[GRASS-dev] adding lib_arraystats

voice: 480-965-6262; fax: 480-965-7671
www: http://www.public.asu.edu/~cmbarton

On Feb 13, 2008, at 12:50 PM, grass-dev-request@lists.osgeo.org wrote:

What would be particularly useful is if it's possible for GRASS to use
R functions on small amounts of data. E.g. r.series and r.resamp.stats
both compute aggregates over relatively small amounts of data.

This is essentially what I had in mind when I first posted the suggestion--
using R code on simple arrays of data.

This is essentially what classInterval() needs:

initiate the R backend and workspace;
put the vector of doubles into the workspace;
load the classInt package into the workspace;
run the classInterval function with the argument values;
collect the break values vector from the output object;
optionally continue to collect a vector of strings giving the RGB values;
optionally generate an empirical cumulative distribution function plot
of the data showing the class intervals and chosen colours as PNG;
terminate the R backend;

This could be done as a shell script using temporary files (could be binary),
from Python on supported platforms, on Windows from Python via (D)COM, or using
the R shared object. None of them will be as fast as an in-GRASS solution,
although R backend startup times and package loading are very much faster now
than previously.

If it was practical to have e.g. "r.series method=R expression=...",
that would be much more useful than having to start R and load
potentially hundreds of rasters into memory.

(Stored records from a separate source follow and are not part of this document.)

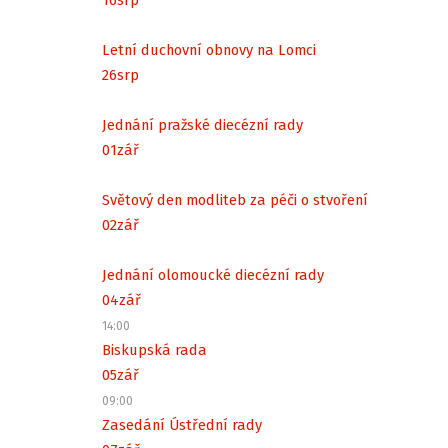
Letní duchovní obnovy na Lomci
26
srp
Jednání pražské diecézní rady
01
zář
Světový den modliteb za péči o stvoření
02
zář
Jednání olomoucké diecézní rady
04
zář
14:00
Biskupská rada
05
zář
09:00
Zasedání Ústřední rady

Right-- the "not-in-memory" features of GRASS are extremely valuble.

Since R operations are vectorised, it might be possible to pass a block of
values (say k rows, p columns, where p is the number of input rasters) and do
apply() on it to get k rows back, but the blocking would be on the GRASS side.
But this would be for specialist things, I expect.

r.resamp.stats only works on a single map, but as it's essentially a
down-sampling tool, it's not unreasonable to use it on very large
input maps.

I like this idea. Use of a trimmed mean or other such R specialty would be
very nice here.

Some of the specialites are rather sophisticated, but others are more
sophisticated than needed in GIS on a regular basis. It may be that the R
functionality is more use here in supporting the implementation of code within
GRASS by permitting checking that both end up with largely the same output for
the same input.

Roger

FWIW, we are going to have to require the Python numpy (or numeric) package along with standard Python to get all the GUI features we now have. A number of these functions are available in numpy. Hence, they would be scriptable in Python without R. Might be worth considering as an alternative for some things.

Michael